# THE TASK:
Every line below that contains the word "right" must be copied.

# SOURCE DATA:
——————

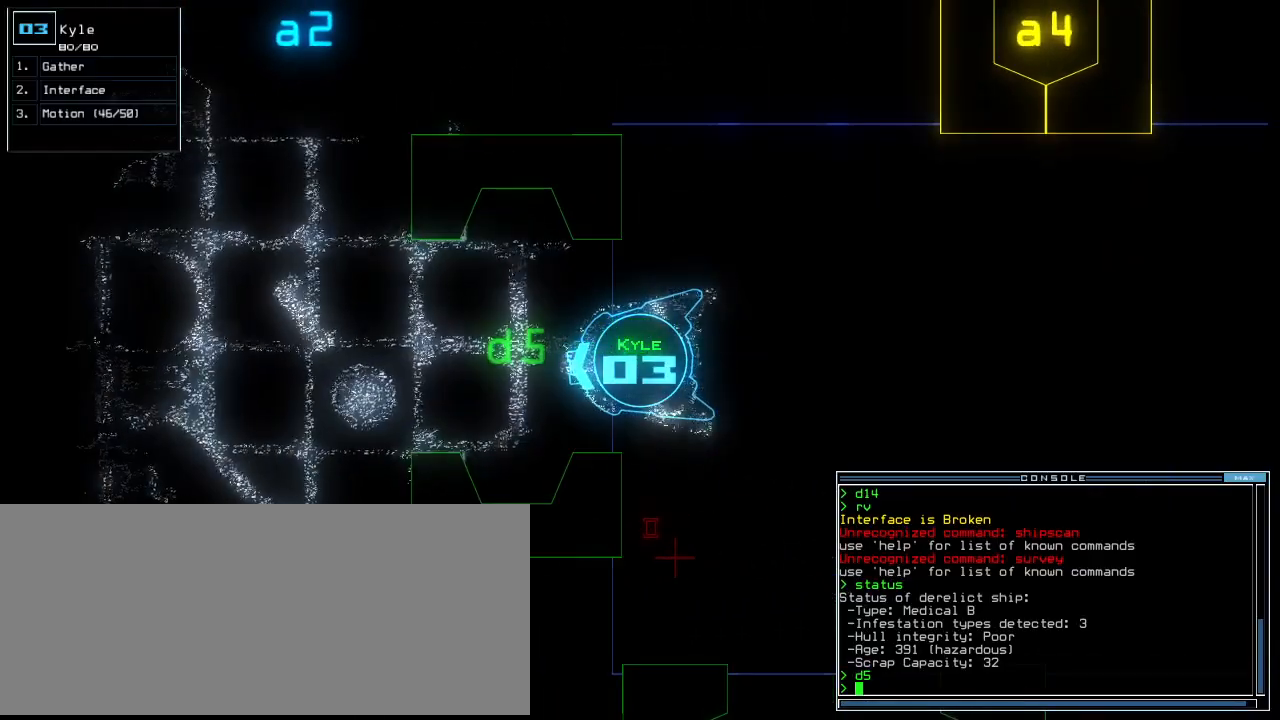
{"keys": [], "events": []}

——————

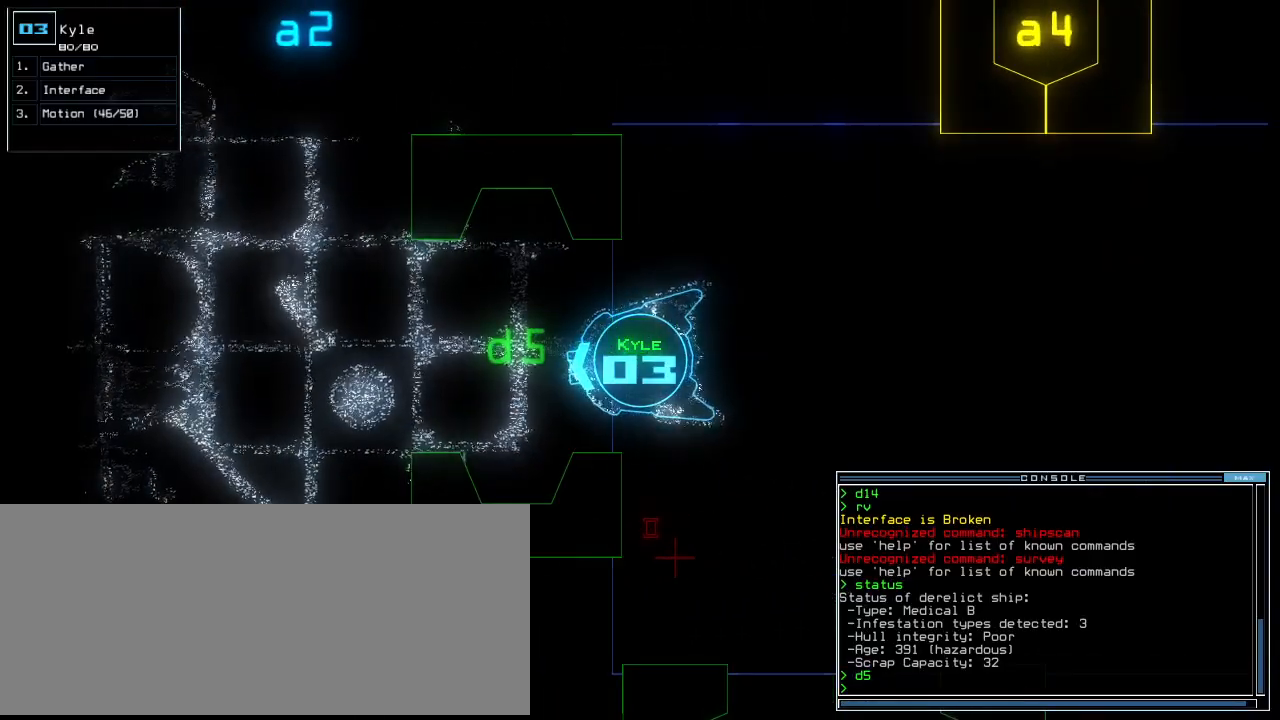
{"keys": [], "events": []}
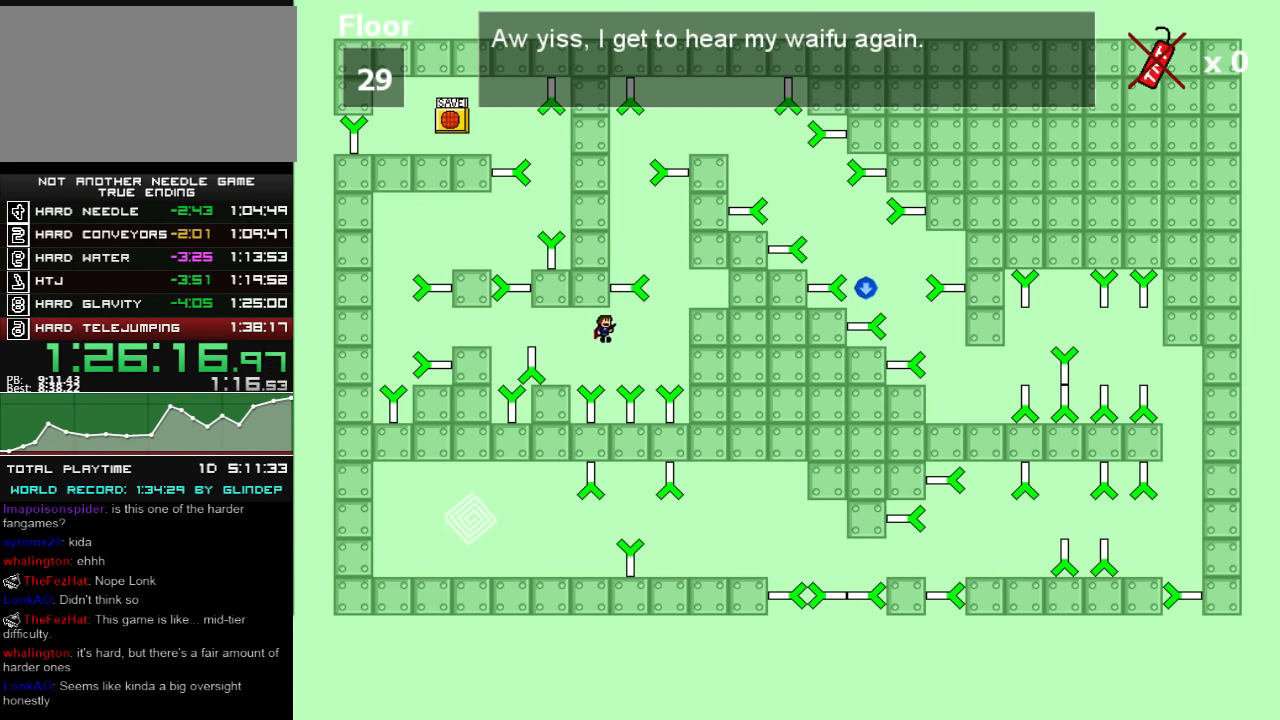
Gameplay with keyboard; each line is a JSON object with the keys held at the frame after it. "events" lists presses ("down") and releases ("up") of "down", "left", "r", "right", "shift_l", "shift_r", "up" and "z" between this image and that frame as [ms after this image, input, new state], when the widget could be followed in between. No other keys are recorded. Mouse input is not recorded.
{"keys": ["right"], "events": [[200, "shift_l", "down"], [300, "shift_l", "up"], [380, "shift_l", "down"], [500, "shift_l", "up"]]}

——————

# THE ANSWER:
Gameplay with keyboard; each line is a JSON object with the keys held at the frame after it. "events" lists presses ("down") and releases ("up") of "down", "left", "r", "right", "shift_l", "shift_r", "up" and "z" between this image and that frame as [ms after this image, input, new state], when the widget could be followed in between. No other keys are recorded. Mouse input is not recorded.
{"keys": ["right"], "events": [[200, "shift_l", "down"], [300, "shift_l", "up"], [380, "shift_l", "down"], [500, "shift_l", "up"]]}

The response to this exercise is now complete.